▸ **What you are asked to do**
The whole listing should be retyped word for word, apart from the pictures it holds.

▸ **Data for processing**
---*---

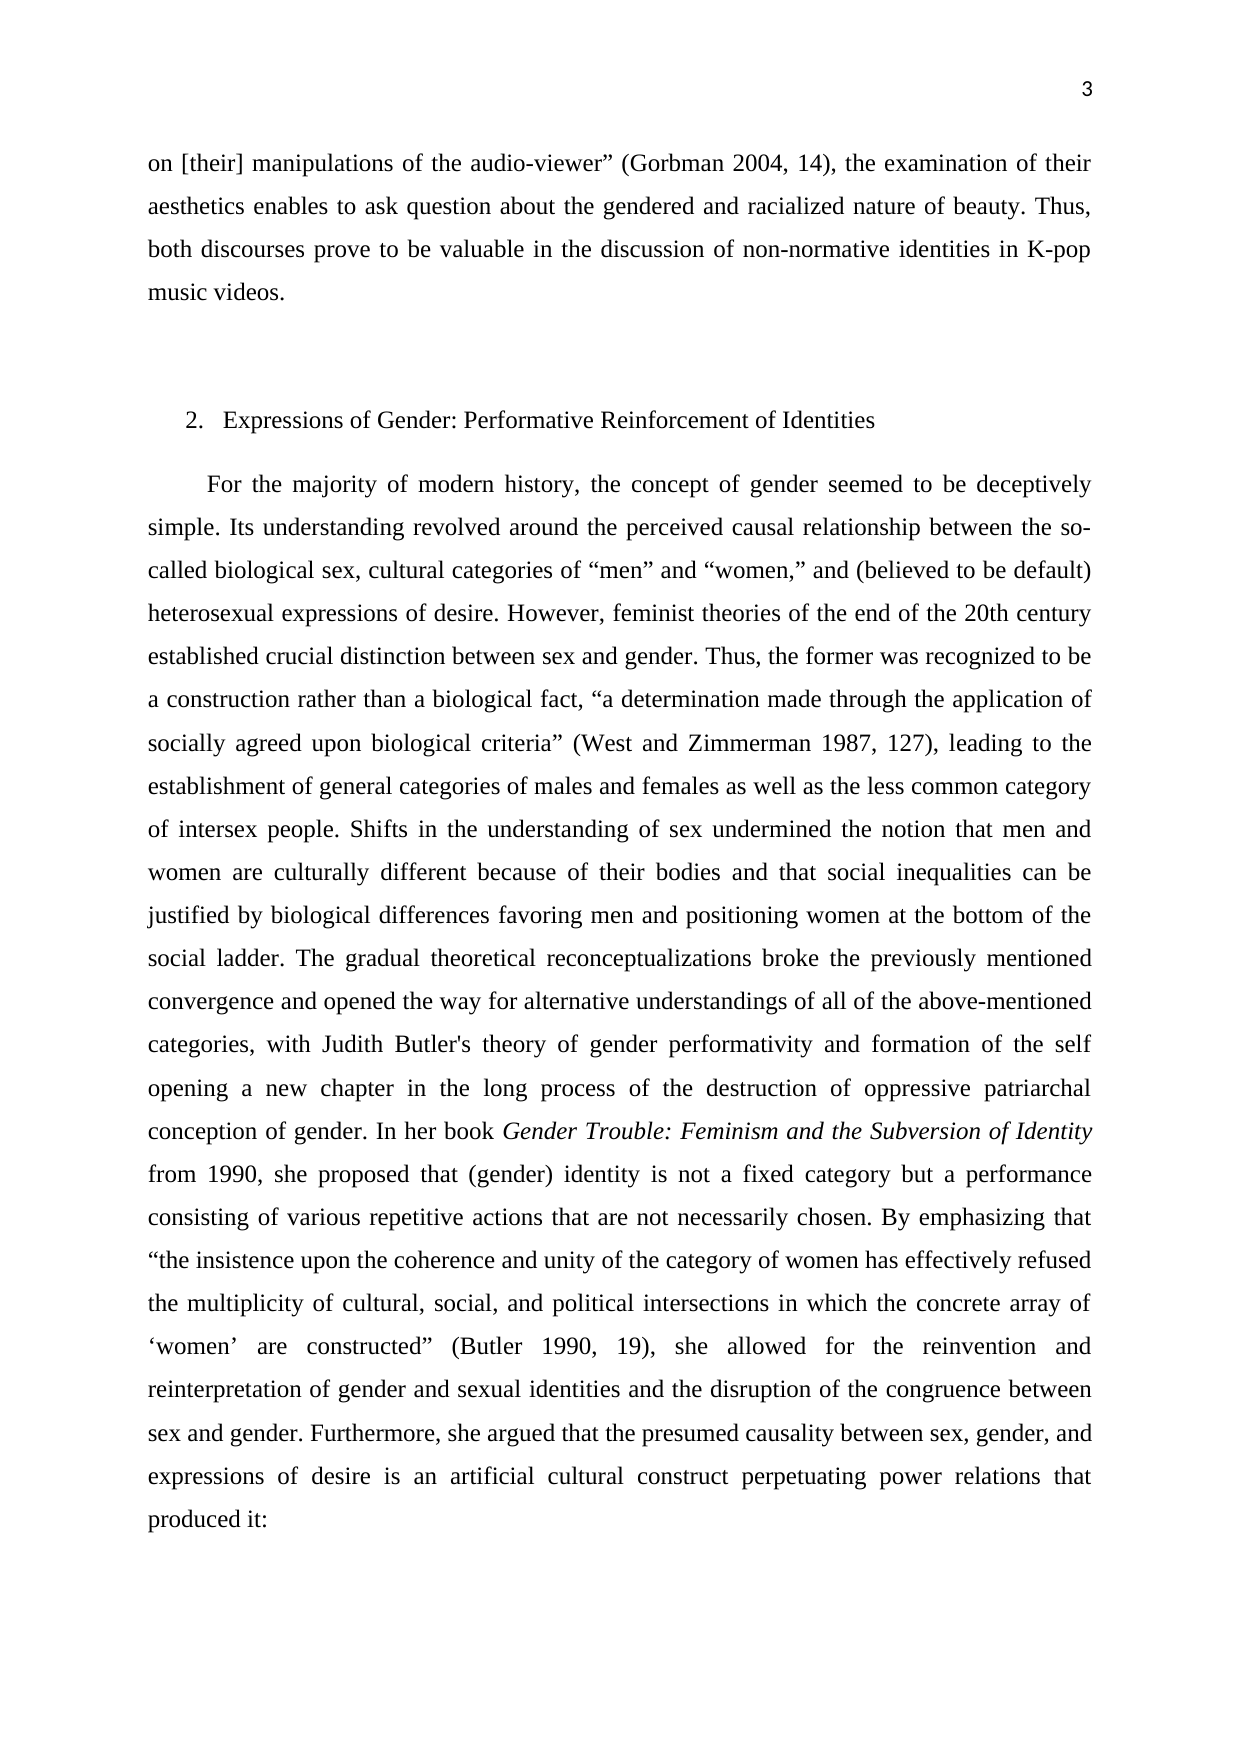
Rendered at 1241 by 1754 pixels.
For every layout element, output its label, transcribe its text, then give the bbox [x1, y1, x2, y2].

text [148, 148, 1093, 306]
text For the majority of modern history, the concept of gender seemed to be deceptively simple. Its understanding revolved around the perceived causal relationship between the so-called biological sex, cultural categories of “men” and “women,” and (believed to be default) heterosexual expressions of desire. However, feminist theories of the end of the 20th century established crucial distinction between sex and gender. Thus, the former was recognized to be a construction rather than a biological fact, “a determination made through the application of socially agreed upon biological criteria” (West and Zimmerman 1987, 127), leading to the establishment of general categories of males and females as well as the less common category of intersex people. Shifts in the understanding of sex undermined the notion that men and women are culturally different because of their bodies and that social inequalities can be justified by biological differences favoring men and positioning women at the bottom of the social ladder. The gradual theoretical reconceptualizations broke the previously mentioned convergence and opened the way for alternative understandings of all of the above-mentioned categories, with Judith Butler's theory of gender performativity and formation of the self opening a new chapter in the long process of the destruction of oppressive patriarchal conception of gender. In her book Gender Trouble: Feminism and the Subversion of Identity from 1990, she proposed that (gender) identity is not a fixed category but a performance consisting of various repetitive actions that are not necessarily chosen. By emphasizing that “the insistence upon the coherence and unity of the category of women has effectively refused the multiplicity of cultural, social, and political intersections in which the concrete array of ‘women’ are constructed” (Butler 1990, 19), she allowed for the reinvention and reinterpretation of gender and sexual identities and the disruption of the congruence between sex and gender. Furthermore, she argued that the presumed causality between sex, gender, and expressions of desire is an artificial cultural construct perpetuating power relations that produced it: [148, 469, 1093, 1533]
list Expressions of Gender: Performative Reinforcement of Identities [185, 405, 1093, 434]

---*---

▸ **Result for this task**
Rendered at 1241 by 1754 pixels.
For every layout element, output its label, transcribe its text, then give the bbox [x1, y1, x2, y2].

text [148, 148, 1093, 306]
text For the majority of modern history, the concept of gender seemed to be deceptively simple. Its understanding revolved around the perceived causal relationship between the so-called biological sex, cultural categories of “men” and “women,” and (believed to be default) heterosexual expressions of desire. However, feminist theories of the end of the 20th century established crucial distinction between sex and gender. Thus, the former was recognized to be a construction rather than a biological fact, “a determination made through the application of socially agreed upon biological criteria” (West and Zimmerman 1987, 127), leading to the establishment of general categories of males and females as well as the less common category of intersex people. Shifts in the understanding of sex undermined the notion that men and women are culturally different because of their bodies and that social inequalities can be justified by biological differences favoring men and positioning women at the bottom of the social ladder. The gradual theoretical reconceptualizations broke the previously mentioned convergence and opened the way for alternative understandings of all of the above-mentioned categories, with Judith Butler's theory of gender performativity and formation of the self opening a new chapter in the long process of the destruction of oppressive patriarchal conception of gender. In her book Gender Trouble: Feminism and the Subversion of Identity from 1990, she proposed that (gender) identity is not a fixed category but a performance consisting of various repetitive actions that are not necessarily chosen. By emphasizing that “the insistence upon the coherence and unity of the category of women has effectively refused the multiplicity of cultural, social, and political intersections in which the concrete array of ‘women’ are constructed” (Butler 1990, 19), she allowed for the reinvention and reinterpretation of gender and sexual identities and the disruption of the congruence between sex and gender. Furthermore, she argued that the presumed causality between sex, gender, and expressions of desire is an artificial cultural construct perpetuating power relations that produced it: [148, 469, 1093, 1533]
list Expressions of Gender: Performative Reinforcement of Identities [185, 405, 1093, 434]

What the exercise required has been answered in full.